When I taught, I reckoned that lessons were a two-way street, me learning from the boys as much as they did from me.

For reasons I cannot divulge yet, I was down Essex way last week, getting down with the kids on a hot carp lake. Tom and Dan were my on-the-bank experts and, blimey, were they skilful or what? Half my age or less, they made me feel like the beginner out of the three of us.

Of course, my pro carp days are a quarter of a century behind me but I was never a patch on these two who, incidentally, work for the tackle giant, Nash. Blimey, I can see why they do. Their casting. Their technical mastery. Their watercraft. All extraordinary, but it was their attention to detail that I took home with me. Especially this. Cutting to the chase, their obsession with ultra needle-sharp hooks fascinated me.

You are probably like me. Whatever you fish for and however you like to fish, you know a hook is better sharp than not and you will have a good look at the point before some, if not most, of your sessions. With Tom and Dan, though, sharp has become a religion. Nash make a hook sharpening kit commercially and they use theirs to the limit. Or Dan does. Working for Nash, Tom will use a hook for just a single cast and then replace it with a new one. On a top, rough, carp water, a cast can last a good while out there, but this habit still comes in at 50p a pop. Most of us would prefer to invest in the sharpening kit, I guess, but why take hook love quite so far?

According to the dynamic duo, the simple fact of being in the water can blunt a hook point as the acids work on it. Reeling in can be disastrous as the hook ricochets against gravel, stones, branches or even swan mussel shells. Hooking a fish and then removing that hook can be a point killer, too, they said. You have to get that file out or tie on a new hook altogether once the fish has been caught.

These boys were fishing self-hooking rigs, so blunt hooks cannot be compensated for on the strike. They are also fishing waters where a couple of runs a season are the norm, so a take is not something you want to miss, or risk missing. Not many of us are quite fishing on such a cliff face. Or are we? Fly, bait, lure, freshwater or salt, if we put a hook into a fish's mouth, surely we have a responsibility to land it if we possibly can.
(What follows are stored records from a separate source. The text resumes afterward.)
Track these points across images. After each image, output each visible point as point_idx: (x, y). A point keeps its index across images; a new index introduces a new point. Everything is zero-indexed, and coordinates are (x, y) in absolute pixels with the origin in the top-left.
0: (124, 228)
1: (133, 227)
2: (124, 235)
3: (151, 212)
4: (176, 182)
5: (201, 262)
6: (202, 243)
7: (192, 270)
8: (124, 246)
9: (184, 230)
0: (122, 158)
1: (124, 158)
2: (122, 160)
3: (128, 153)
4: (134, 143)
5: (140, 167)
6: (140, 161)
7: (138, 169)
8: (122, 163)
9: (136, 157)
In that department, I stink. Back in Norfolk, I looked at my tench rods, set up with feeders. The three of them were still made up from the last warm autumnal sessions after the species. Those hook points could not have penetrated a bowl of custard. The more I thought about them, I realised, uncomfortably, that the hooks probably had gone on the rigs in April and stayed there for months. That equates to hundreds of casts. Endless bait-ups. Plenty of unhooking operations and a depressing number of tench bumped, played a second and then lost.

The more I replayed my summer, the more tench I remembered coming unstuck. The more takes that never turned into hook-ups. I know we all have the importance of sharp hooks lodged somewhere in our consciousness, but I bet a lot of you are as casual about them as I have been. I hope this exhortation might land you more tench, trout, tope, or whatever in the future.
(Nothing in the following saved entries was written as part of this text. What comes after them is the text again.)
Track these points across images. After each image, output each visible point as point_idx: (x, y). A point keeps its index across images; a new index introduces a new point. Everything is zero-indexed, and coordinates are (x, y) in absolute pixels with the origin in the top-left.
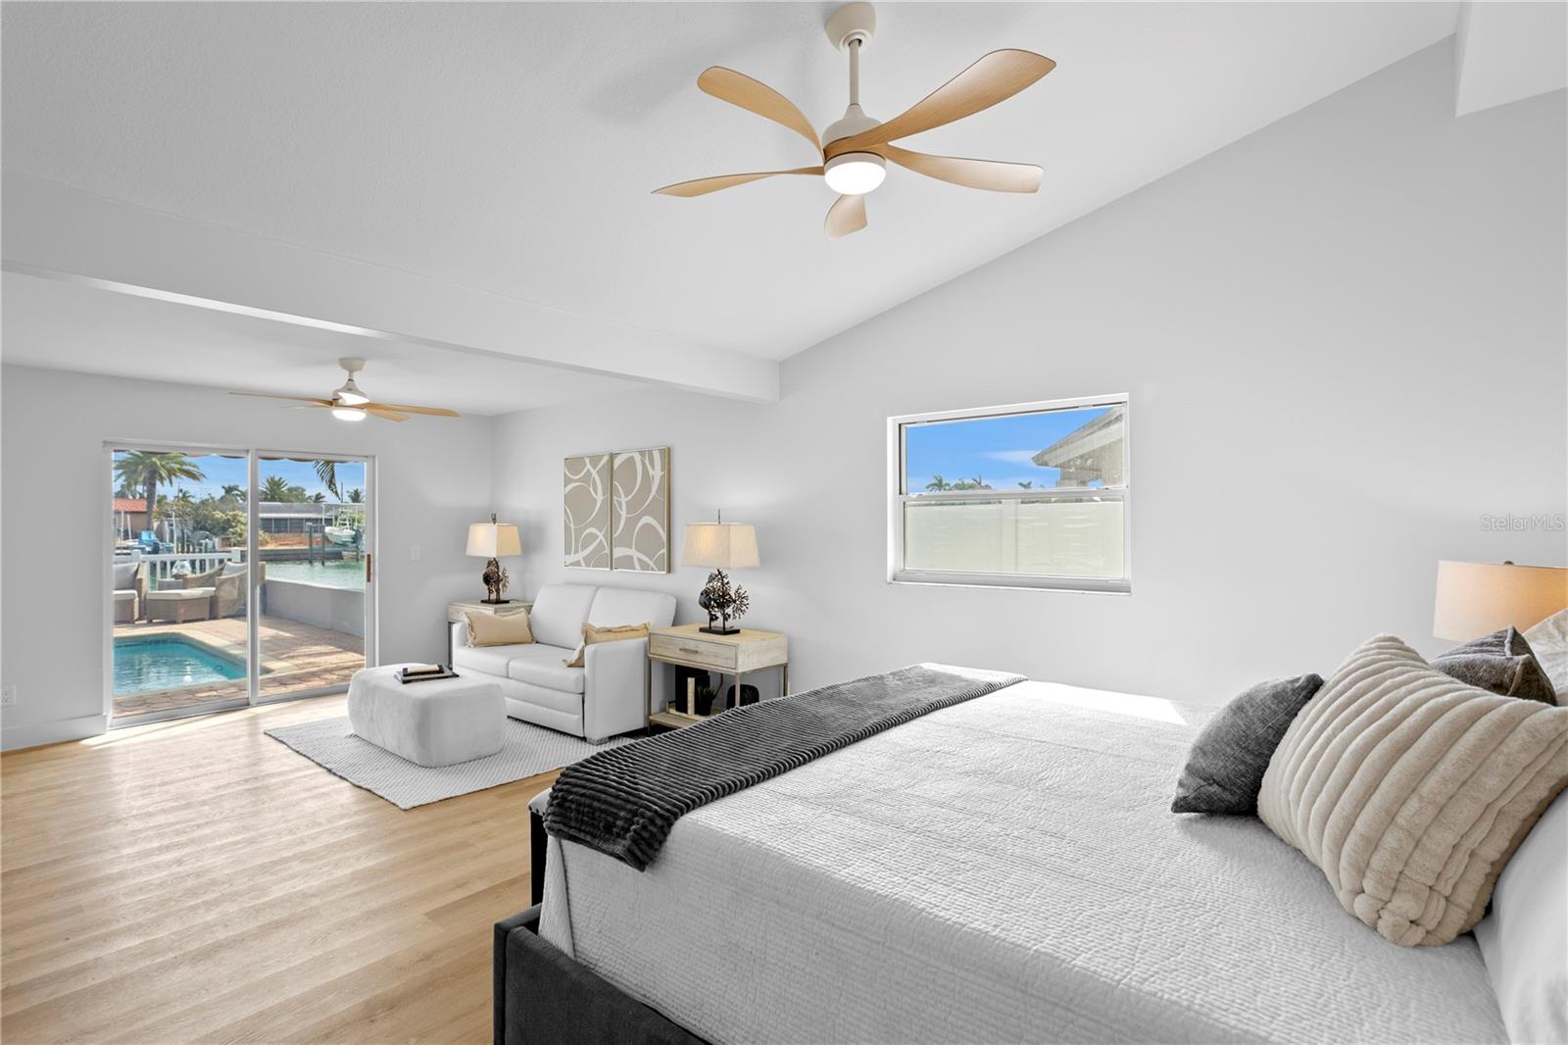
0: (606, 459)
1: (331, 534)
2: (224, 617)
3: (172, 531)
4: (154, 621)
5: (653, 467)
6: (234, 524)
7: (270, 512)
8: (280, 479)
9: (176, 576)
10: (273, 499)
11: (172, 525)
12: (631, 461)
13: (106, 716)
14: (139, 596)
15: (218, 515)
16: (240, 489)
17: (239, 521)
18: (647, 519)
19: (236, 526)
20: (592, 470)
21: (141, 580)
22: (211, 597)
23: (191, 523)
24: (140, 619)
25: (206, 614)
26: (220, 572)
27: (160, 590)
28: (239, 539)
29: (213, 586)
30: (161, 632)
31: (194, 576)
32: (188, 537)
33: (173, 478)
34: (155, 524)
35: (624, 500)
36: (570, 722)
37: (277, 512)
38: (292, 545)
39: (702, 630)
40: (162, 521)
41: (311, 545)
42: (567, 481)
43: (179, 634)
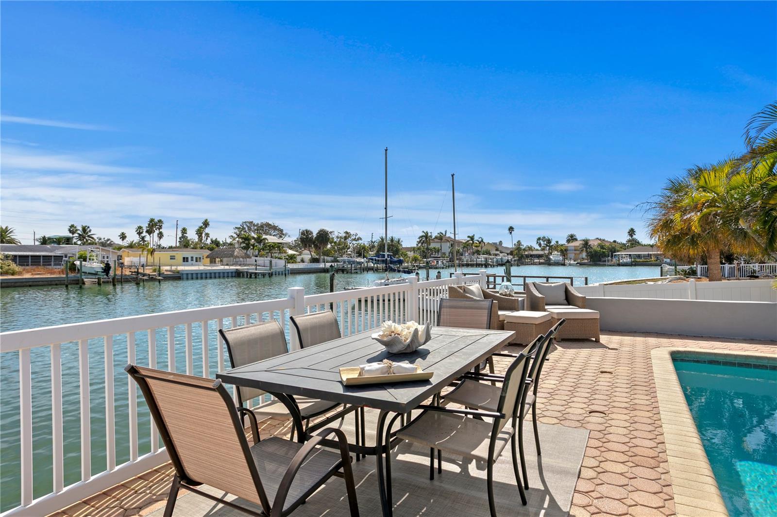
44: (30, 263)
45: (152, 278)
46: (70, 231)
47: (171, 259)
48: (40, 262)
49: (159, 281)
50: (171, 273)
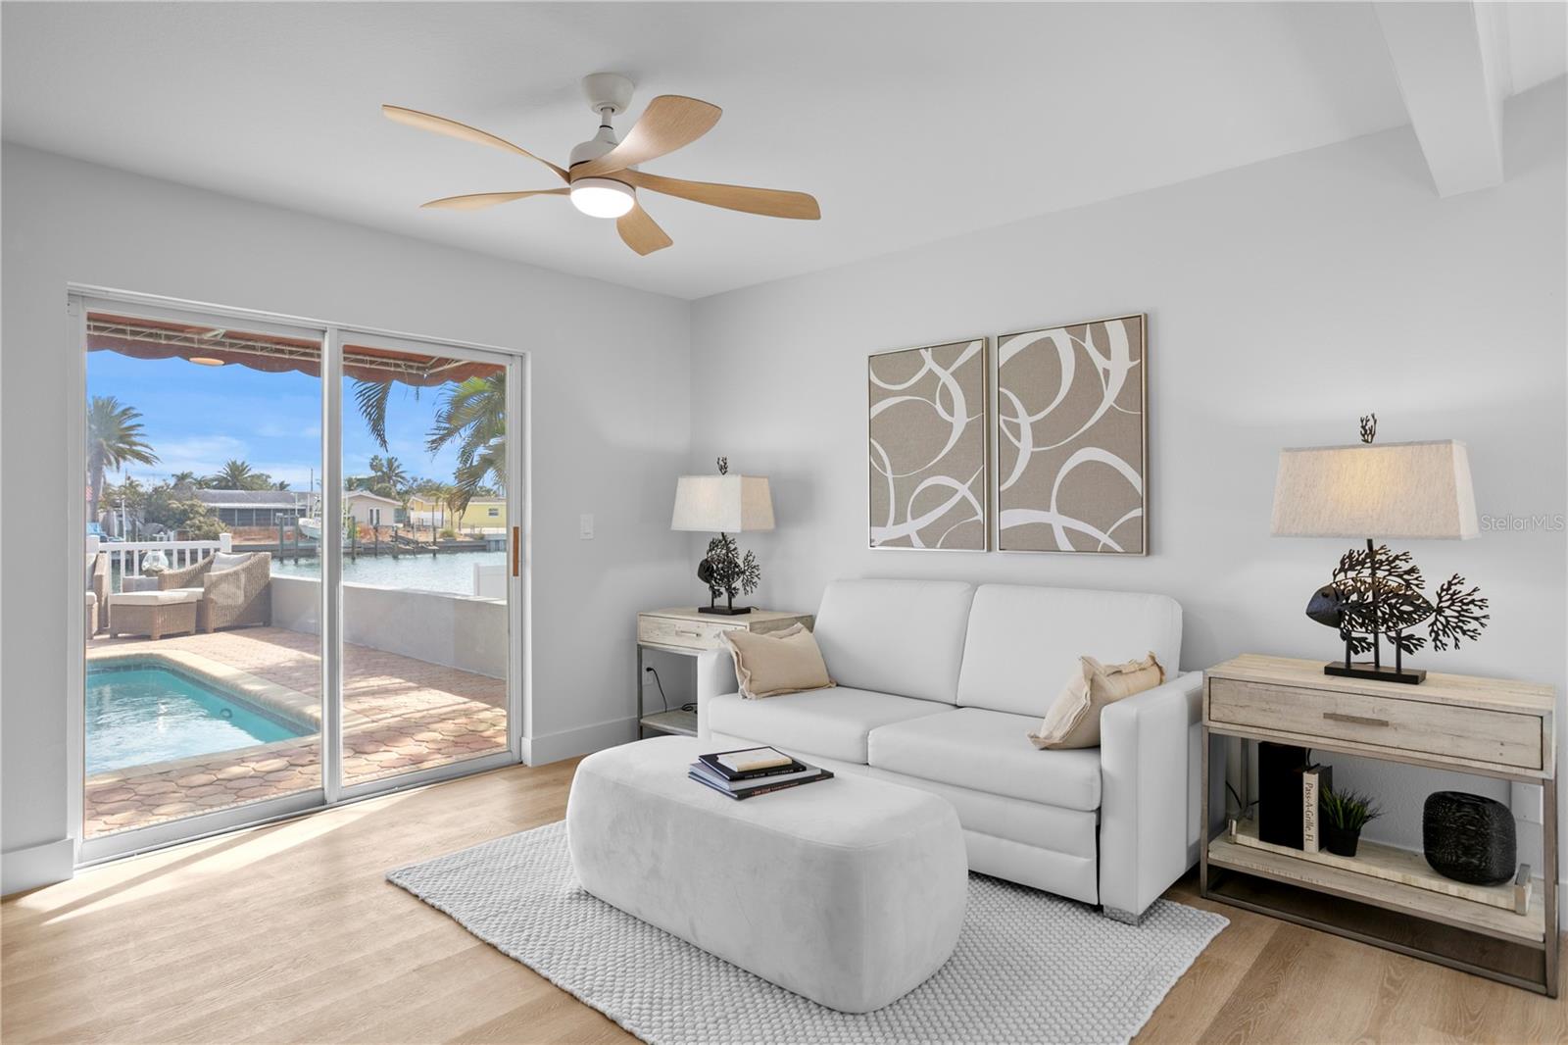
0: (975, 348)
1: (305, 526)
2: (217, 630)
3: (121, 522)
4: (120, 635)
5: (1106, 353)
6: (192, 516)
7: (232, 501)
8: (243, 463)
9: (148, 573)
10: (235, 487)
11: (121, 516)
12: (1047, 348)
13: (72, 840)
14: (99, 601)
15: (175, 504)
16: (195, 476)
17: (197, 512)
18: (1087, 454)
19: (193, 518)
20: (938, 370)
21: (101, 577)
22: (198, 601)
23: (141, 514)
24: (99, 632)
25: (192, 627)
26: (207, 567)
27: (124, 591)
28: (197, 532)
29: (202, 586)
30: (134, 652)
31: (171, 572)
32: (139, 531)
33: (121, 461)
34: (101, 516)
35: (1025, 422)
36: (1070, 873)
37: (239, 501)
38: (260, 539)
39: (1330, 671)
40: (108, 512)
41: (282, 540)
42: (874, 395)
43: (158, 656)
44: (254, 522)
45: (422, 547)
46: (372, 467)
47: (491, 514)
48: (252, 519)
49: (434, 553)
50: (471, 540)
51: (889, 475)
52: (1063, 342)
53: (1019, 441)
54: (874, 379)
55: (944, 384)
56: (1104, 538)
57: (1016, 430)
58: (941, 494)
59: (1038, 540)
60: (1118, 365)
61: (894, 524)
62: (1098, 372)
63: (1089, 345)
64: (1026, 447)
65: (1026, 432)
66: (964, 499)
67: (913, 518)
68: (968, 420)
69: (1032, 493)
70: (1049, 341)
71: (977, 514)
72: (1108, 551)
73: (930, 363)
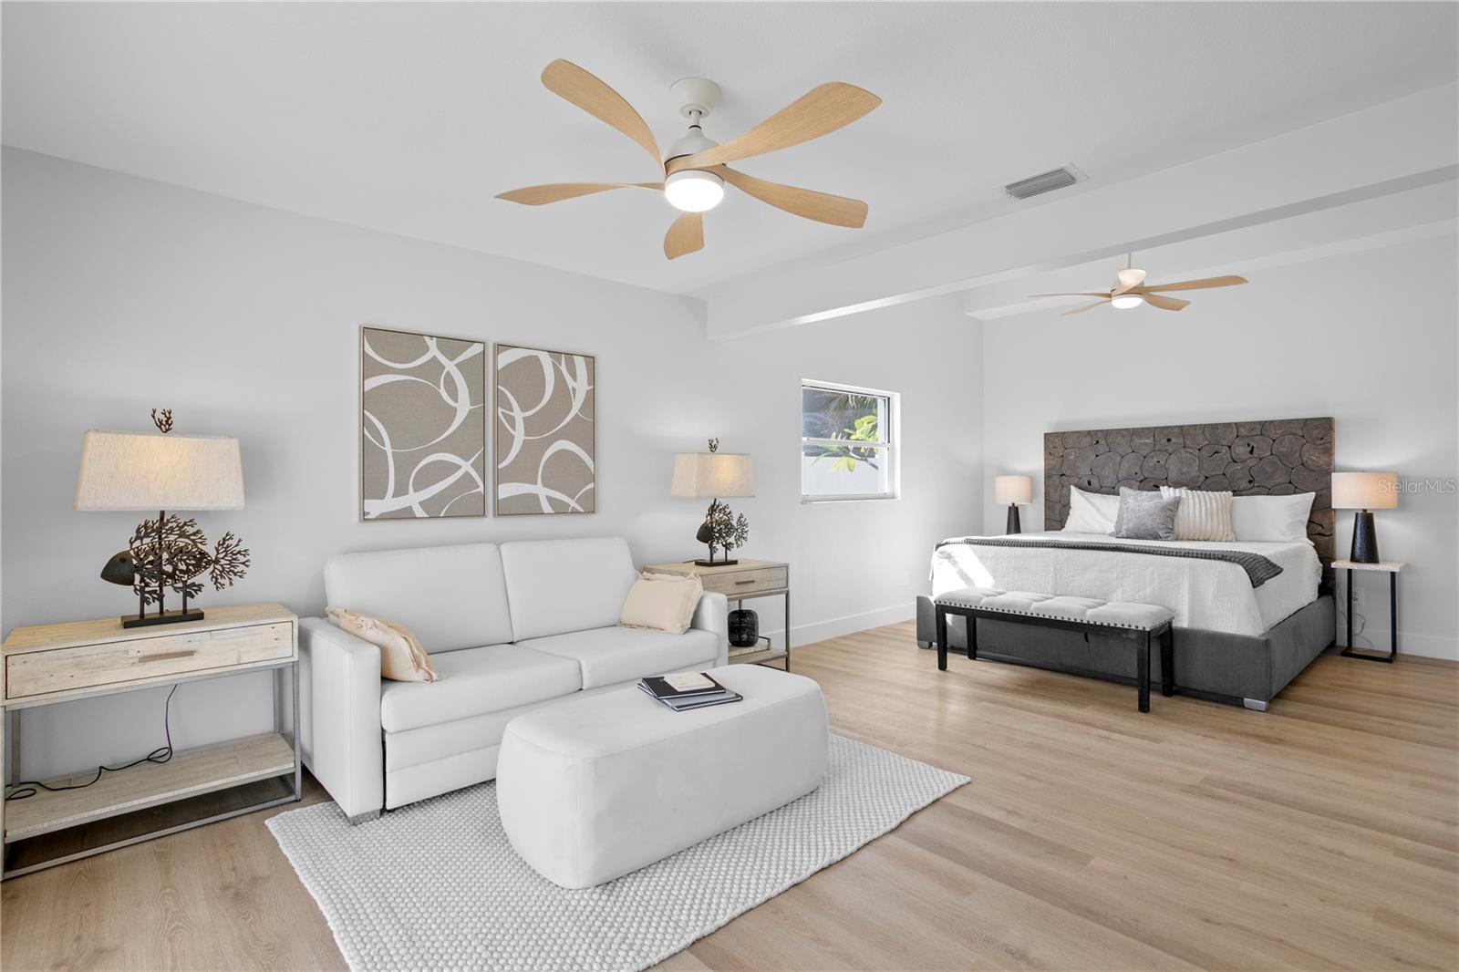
0: (478, 349)
5: (574, 377)
18: (563, 444)
20: (442, 359)
35: (519, 415)
51: (388, 448)
52: (546, 361)
53: (514, 430)
54: (369, 350)
55: (448, 373)
56: (573, 503)
57: (512, 421)
58: (446, 469)
59: (528, 507)
60: (580, 387)
61: (393, 497)
62: (568, 389)
63: (563, 368)
64: (519, 435)
65: (520, 424)
66: (467, 474)
67: (415, 491)
68: (472, 407)
69: (522, 471)
70: (536, 358)
71: (478, 487)
72: (575, 512)
73: (433, 350)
I'm less apologetic when it comes to knots. Tom and Dan had a list of them up their sleeves, notably grinners. I'm a half 'blood' knot slob and have been for decades. Okay, if I have to, I can muster a few specialist knots to cover occasional situations when the 'blood' just won't do. Ninety five percent of the knots I've tied in my career, though, have been 'bloods', either double, single or tucked or not. Whatever variation, the 'blood' is almost universally reviled, but it has done me proud, almost without exception. I have suffered endless knot snobberies but still managed to put as many fish on the bank as most. Perhaps confidence in what you do is paramount.
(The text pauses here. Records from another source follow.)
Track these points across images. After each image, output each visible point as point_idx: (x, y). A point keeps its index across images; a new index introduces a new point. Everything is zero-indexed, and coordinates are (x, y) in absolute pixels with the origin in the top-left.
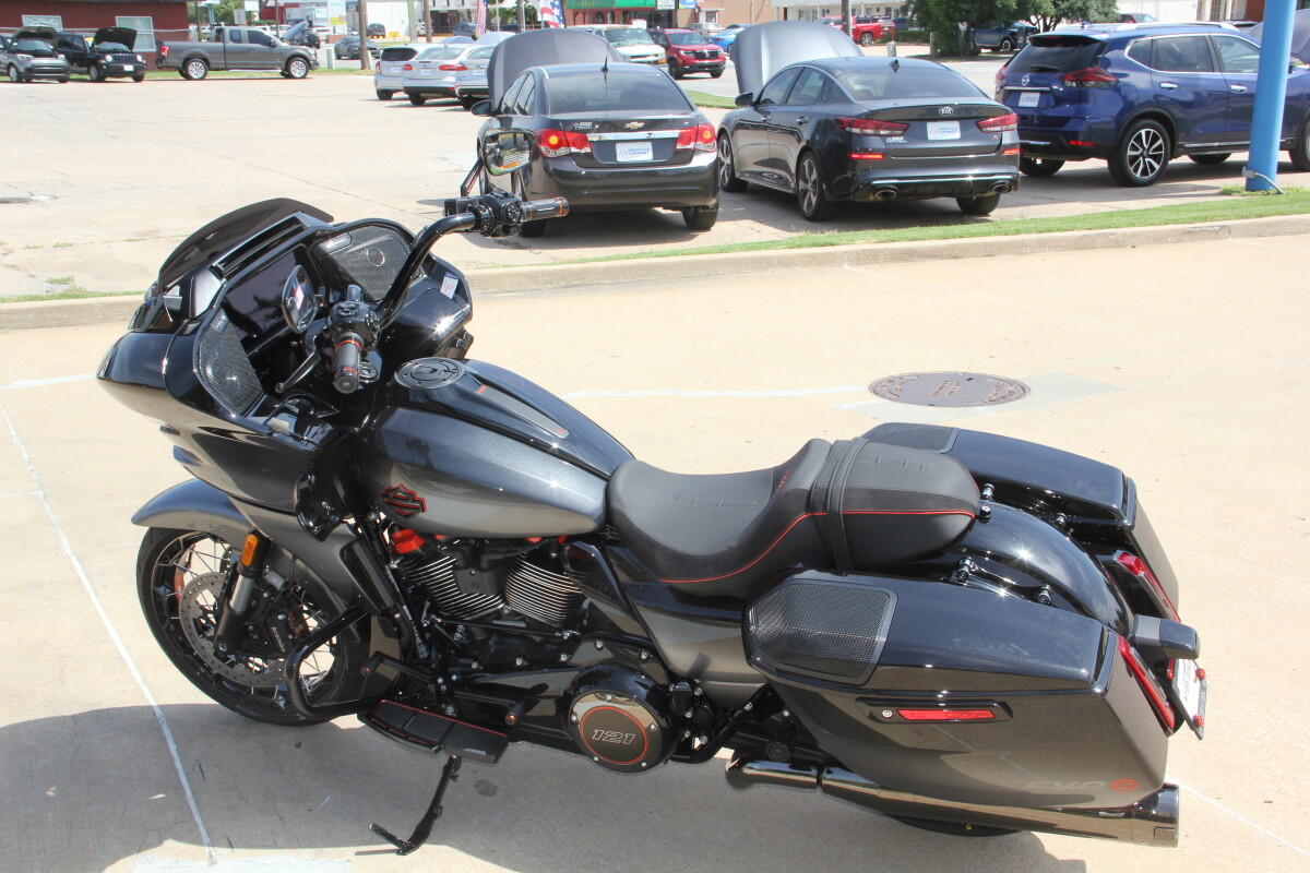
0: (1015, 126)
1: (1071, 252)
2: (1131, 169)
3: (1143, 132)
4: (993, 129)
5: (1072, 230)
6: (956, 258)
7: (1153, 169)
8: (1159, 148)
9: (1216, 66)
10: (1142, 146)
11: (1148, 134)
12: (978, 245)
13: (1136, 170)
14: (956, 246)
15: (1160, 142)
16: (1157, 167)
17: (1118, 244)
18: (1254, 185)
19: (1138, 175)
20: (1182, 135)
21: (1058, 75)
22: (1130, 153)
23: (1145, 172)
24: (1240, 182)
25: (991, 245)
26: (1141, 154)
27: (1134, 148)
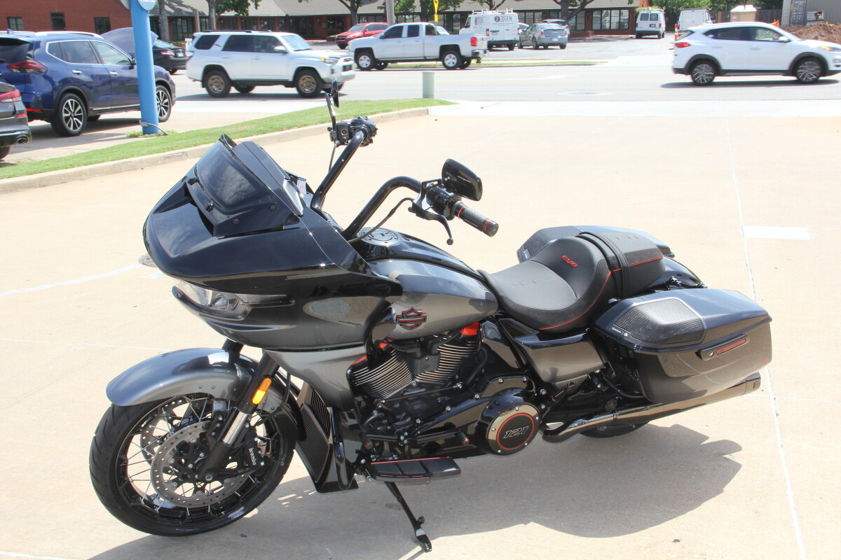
0: (20, 99)
1: (110, 175)
2: (67, 125)
3: (69, 101)
4: (7, 100)
5: (103, 161)
6: (44, 186)
7: (79, 125)
8: (79, 112)
9: (99, 61)
10: (70, 110)
11: (72, 102)
12: (56, 176)
13: (69, 125)
14: (43, 178)
15: (79, 107)
16: (81, 123)
17: (133, 168)
18: (148, 131)
19: (71, 129)
20: (90, 103)
21: (5, 64)
22: (65, 115)
23: (75, 127)
24: (138, 129)
25: (64, 175)
26: (71, 116)
27: (66, 112)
Which is where I end, abashed a final time. Over the years, I have tended to choose flies, baits and even lures that have merged with the natural foodstuffs that fish are eating. Tom and Dan rather rubbished that, baiting up with pink and white boilies. Why not? Sweetcorn? Orange 'blob' flies? Fluorescent lures? On my first trip out back on the Wensum, the pink boilies that the lads gave me caught chub like I wouldn't have believed.

So that's what I'll be up to for much of the winter. You will find me on the rivers with a pink bait attached to a blood-curdlingly sharp hook, tied to the line by means of a half 'blood' knot, of course.